An economic update provided by the business department of Colorado Mesa University proved of great interest to community leaders and business professionals from throughout Delta County. They filled the conference room at Grand Mesa Oncology Center on Thursday, June 6.
Greg Pope, a member of Uncompahgre Development, said the audience was twice as large as anticipated. Uncompahgre Development led the effort to secure the economic update with financial support from Delta County, Region 10 and Colorado Mesa University.
Before introducing the presenter, Dr. Nathan Perry, Pope shared the history of Uncompahgre Development and the role it has played in the county's economic prosperity.
Dr. Perry is an associate professor of economics at Colorado Mesa University who has provided quarterly economic analyses for Mesa and Montrose counties. The members of Uncompahgre Development felt the same type of data would prove useful in answering the question, "Are we moving the needle in the direction we want to?" This question can only be answered over time. Dr. Perry has done just three quarterly updates for Delta County, which can be found on the Colorado Mesa University website. Just type the words "economic development" into the search window.
In summary, Dr. Perry noted:
• Delta County's economy is holding steady at a 4.77 percent unemployment rate.
• The employment and labor force growth of the last two years stalled in the second quarter of 2019, however it has not reversed. Health care and construction have shown the strongest growth in total wages over the past three years. Dr. Perry called the growth in health care employment "solid"; construction is less so because it is dependent on business cycles.
• Coal production/employment has stabilized since 2016. Total production from the West Elk Mine is down 15.64% from the first quarter of 2018 to the first quarter of 2019. However, average monthly employment for the same time period increased from 254 to 298.
• Farm employment has been stable for the past three years.

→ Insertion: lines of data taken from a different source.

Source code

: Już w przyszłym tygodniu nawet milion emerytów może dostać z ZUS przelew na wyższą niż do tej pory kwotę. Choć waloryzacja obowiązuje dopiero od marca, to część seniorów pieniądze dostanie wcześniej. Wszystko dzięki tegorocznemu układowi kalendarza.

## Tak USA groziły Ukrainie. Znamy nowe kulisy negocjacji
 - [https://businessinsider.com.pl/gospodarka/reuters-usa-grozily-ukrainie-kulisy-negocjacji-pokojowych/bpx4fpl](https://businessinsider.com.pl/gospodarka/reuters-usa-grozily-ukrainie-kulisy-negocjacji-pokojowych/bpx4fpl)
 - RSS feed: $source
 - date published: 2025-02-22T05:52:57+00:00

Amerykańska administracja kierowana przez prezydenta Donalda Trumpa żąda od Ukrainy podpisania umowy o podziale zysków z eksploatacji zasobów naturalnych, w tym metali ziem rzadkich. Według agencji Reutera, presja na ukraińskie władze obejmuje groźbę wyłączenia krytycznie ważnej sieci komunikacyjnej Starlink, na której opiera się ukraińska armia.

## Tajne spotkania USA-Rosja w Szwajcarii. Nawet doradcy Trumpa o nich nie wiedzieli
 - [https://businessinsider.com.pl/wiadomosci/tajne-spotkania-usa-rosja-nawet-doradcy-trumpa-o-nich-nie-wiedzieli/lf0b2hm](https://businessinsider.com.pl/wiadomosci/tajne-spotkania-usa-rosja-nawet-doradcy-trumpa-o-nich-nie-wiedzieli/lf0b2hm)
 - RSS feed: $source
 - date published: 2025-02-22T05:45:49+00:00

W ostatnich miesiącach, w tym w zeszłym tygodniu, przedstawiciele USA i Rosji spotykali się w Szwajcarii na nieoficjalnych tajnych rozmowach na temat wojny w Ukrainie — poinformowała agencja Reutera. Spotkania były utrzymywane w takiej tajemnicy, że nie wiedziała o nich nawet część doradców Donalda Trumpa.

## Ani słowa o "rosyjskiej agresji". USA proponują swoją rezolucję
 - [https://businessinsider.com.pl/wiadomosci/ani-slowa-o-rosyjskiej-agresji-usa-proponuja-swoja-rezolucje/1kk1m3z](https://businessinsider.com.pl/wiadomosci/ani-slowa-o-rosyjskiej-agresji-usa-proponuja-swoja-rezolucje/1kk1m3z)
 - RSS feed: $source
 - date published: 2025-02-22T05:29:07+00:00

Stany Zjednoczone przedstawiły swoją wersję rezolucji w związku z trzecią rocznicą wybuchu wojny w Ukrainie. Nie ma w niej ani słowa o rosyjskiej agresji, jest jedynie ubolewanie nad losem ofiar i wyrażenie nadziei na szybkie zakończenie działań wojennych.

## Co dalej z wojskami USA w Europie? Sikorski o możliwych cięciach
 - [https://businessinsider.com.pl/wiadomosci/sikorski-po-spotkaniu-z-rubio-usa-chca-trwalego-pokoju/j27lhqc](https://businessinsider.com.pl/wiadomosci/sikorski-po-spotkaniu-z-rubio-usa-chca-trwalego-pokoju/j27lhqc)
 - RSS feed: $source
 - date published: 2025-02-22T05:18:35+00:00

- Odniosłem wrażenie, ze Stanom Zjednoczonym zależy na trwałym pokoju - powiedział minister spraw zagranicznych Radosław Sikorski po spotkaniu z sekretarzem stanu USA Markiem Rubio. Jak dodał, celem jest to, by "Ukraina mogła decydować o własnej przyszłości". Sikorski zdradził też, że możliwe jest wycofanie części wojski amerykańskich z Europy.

• Demographers predict steady growth in the county's population, even though the death rate is higher than the birth rate. Both Delta and Montrose counties will rely on migration to keep the population growing. By 2050, Delta's population is estimated at 40,236. More robust growth is anticipated for Montrose, based on the airport and its proximity to Telluride. Dr. Perry said he thinks Delta County might end up growing slightly faster than anticipated because of its proximity to outdoor recreation, as well as Montrose and Grand Junction.

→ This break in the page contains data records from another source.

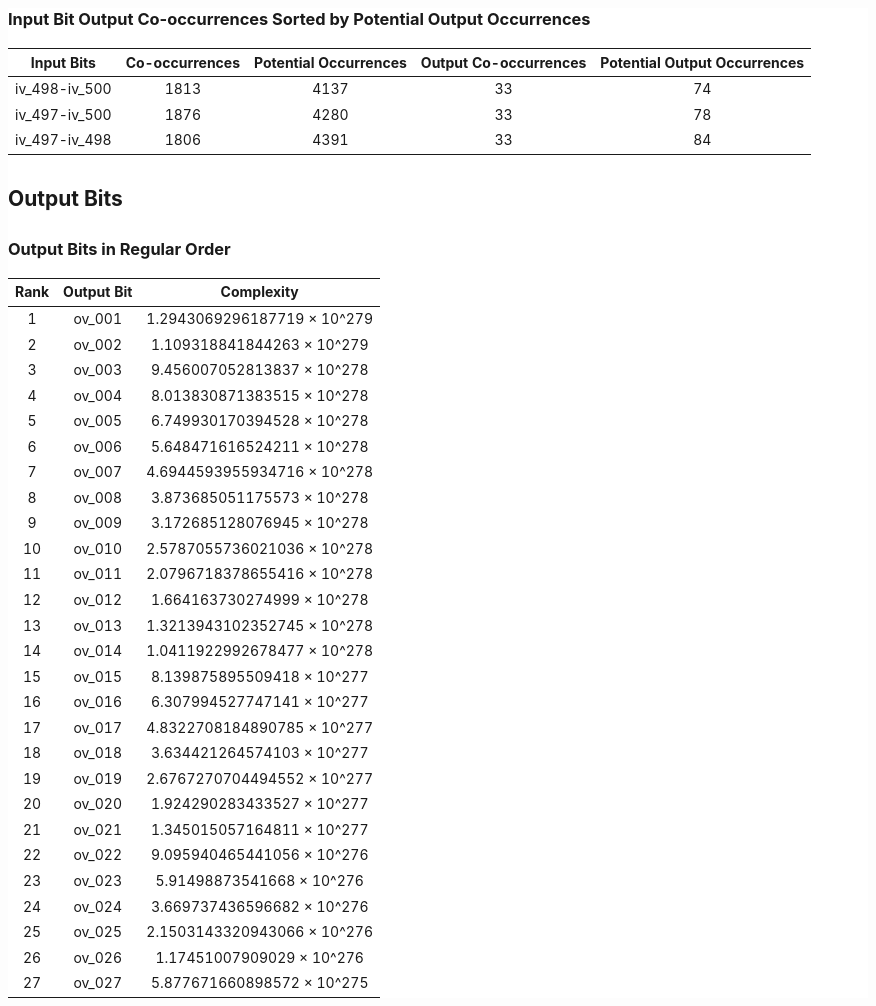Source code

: ### Input Bit Output Co-occurrences Sorted by Potential Output Occurrences

| Input Bits | Co-occurrences | Potential Occurrences | Output Co-occurrences | Potential Output Occurrences |
|:----------:|:--------------:|:---------------------:|:---------------------:|:----------------------------:|
| iv_498-iv_500 | 1813 | 4137 | 33 | 74 |
| iv_497-iv_500 | 1876 | 4280 | 33 | 78 |
| iv_497-iv_498 | 1806 | 4391 | 33 | 84 |

## Output Bits

### Output Bits in Regular Order

| Rank | Output Bit | Complexity |
|:----:|:----------:|:----------:|
| 1 | ov_001 | 1.2943069296187719 × 10^279 |
| 2 | ov_002 | 1.109318841844263 × 10^279 |
| 3 | ov_003 | 9.456007052813837 × 10^278 |
| 4 | ov_004 | 8.013830871383515 × 10^278 |
| 5 | ov_005 | 6.749930170394528 × 10^278 |
| 6 | ov_006 | 5.648471616524211 × 10^278 |
| 7 | ov_007 | 4.6944593955934716 × 10^278 |
| 8 | ov_008 | 3.873685051175573 × 10^278 |
| 9 | ov_009 | 3.172685128076945 × 10^278 |
| 10 | ov_010 | 2.5787055736021036 × 10^278 |
| 11 | ov_011 | 2.0796718378655416 × 10^278 |
| 12 | ov_012 | 1.664163730274999 × 10^278 |
| 13 | ov_013 | 1.3213943102352745 × 10^278 |
| 14 | ov_014 | 1.0411922992678477 × 10^278 |
| 15 | ov_015 | 8.139875895509418 × 10^277 |
| 16 | ov_016 | 6.307994527747141 × 10^277 |
| 17 | ov_017 | 4.8322708184890785 × 10^277 |
| 18 | ov_018 | 3.634421264574103 × 10^277 |
| 19 | ov_019 | 2.6767270704494552 × 10^277 |
| 20 | ov_020 | 1.924290283433527 × 10^277 |
| 21 | ov_021 | 1.345015057164811 × 10^277 |
| 22 | ov_022 | 9.095940465441056 × 10^276 |
| 23 | ov_023 | 5.91498873541668 × 10^276 |
| 24 | ov_024 | 3.669737436596682 × 10^276 |
| 25 | ov_025 | 2.1503143320943066 × 10^276 |
| 26 | ov_026 | 1.17451007909029 × 10^276 |
| 27 | ov_027 | 5.877671660898572 × 10^275 |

• Real estate prices continue to climb, with median sales prices increasing from $186,400 to $235,483 since the same quarter last year (a 26% increase). The real estate market continues to be strong, but some indicators are softening. Days on market have increased from 110 to 140, which could indicate a move toward a buyers market. Generally, Dr. Perry said, under four months is considered a sellers' market and over six months a buyers' market.
• City and county sales tax collections are up from last quarter and from last year. Dr. Perry believes this is a result of the strong national and local economy, strong consumer confidence and a result of growing employment in the county and region.
Dr. Perry concluded with an overview of national economic indicators. The national economy continues to move forward, with unemployment at April at 3.6%. Unemployment has not been this low since the late 1960s.